# LISP/Prolog for Mac OS X (Jaguar)



## jarinteractive (Sep 5, 2002)

Are there any good (and free) LISP and/or Prolog compilers for Mac OS X?  I need to get these compilers for a Computer Science class this semester.

Thanks!

-JARinteractive


----------



## lurk (Sep 5, 2002)

If you want free your only real choice is OpenMCL 
it is not bad but it is still a little rough around the edges.  It not a GUI app but all Lisp programmers know that Emacs+ILisp is the only GUI you will ever need.

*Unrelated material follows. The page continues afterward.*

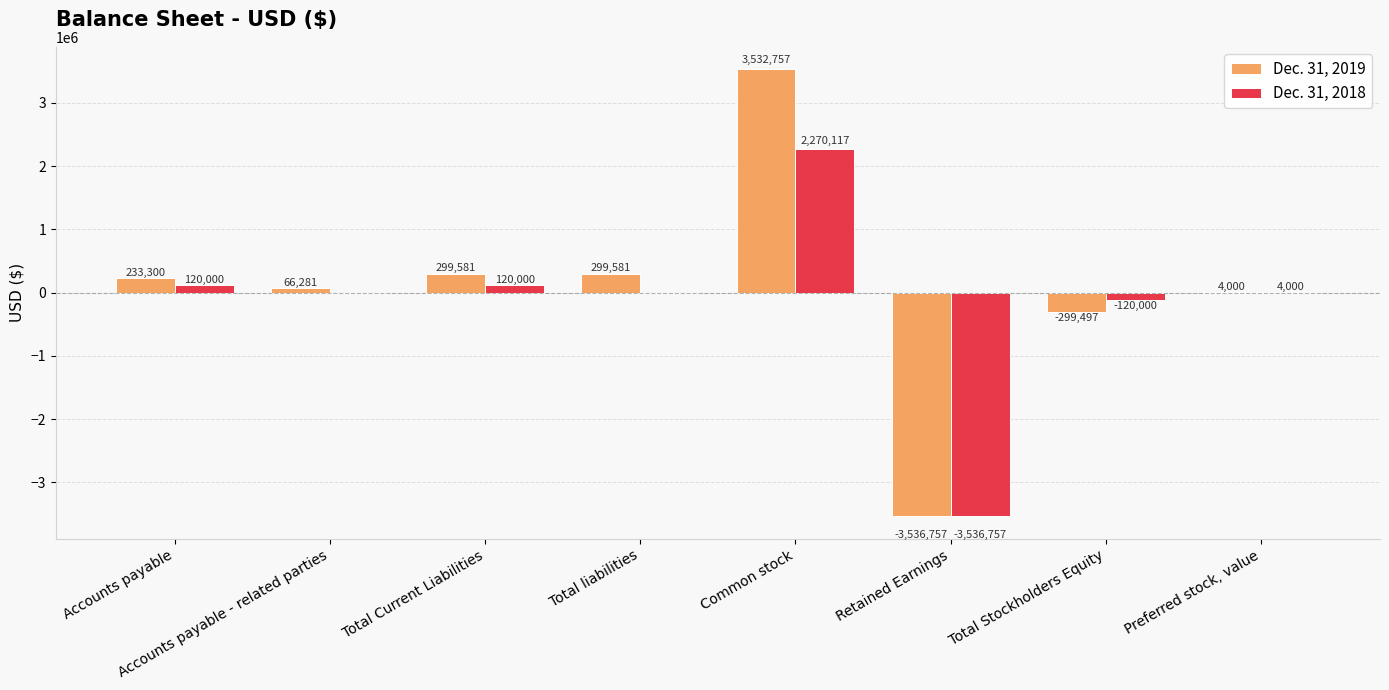

What is the sum of the Dec. 31, 2019 values at Accounts payable and Accounts payable - related parties?

299581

If you are willing to part with a bit of coin Franz.com has a version of allegro Common Lisp for OS X.  Finally the classic lisp for the Mac is MCL from digitool.com but it only runs in classic althought they promise an OS X version real soon now. 

-Eric


----------



## gumse (Sep 6, 2002)

OpenProlog works in classic under OS-X
http://www.cs.tcd.ie/open-prolog/

swi-prolog works in X for non graphic programming, if you need graphics you have install X-windows.
http://www.swi-prolog.org/

I think you can get SWI via Fink

Good luck.


----------



## jarinteractive (Sep 9, 2002)

I am trying to install SWI-Prolog using the .mpkg from their site.  I have xfree86 running.  When I try to run it though, I get the following errors:

./swipl undefined reference to _BC expected to be defined in /usr/lib/libSystem.B.dylib
./swipl undefined reference to _PC expected to be defined in /usr/lib/libSystem.B.dylib
./swipl undefined reference to _UP expected to be defined in /usr/lib/libSystem.B.dylib
Trace/BPT trap

Any ideas on how to fix this?

-JARinteractive


----------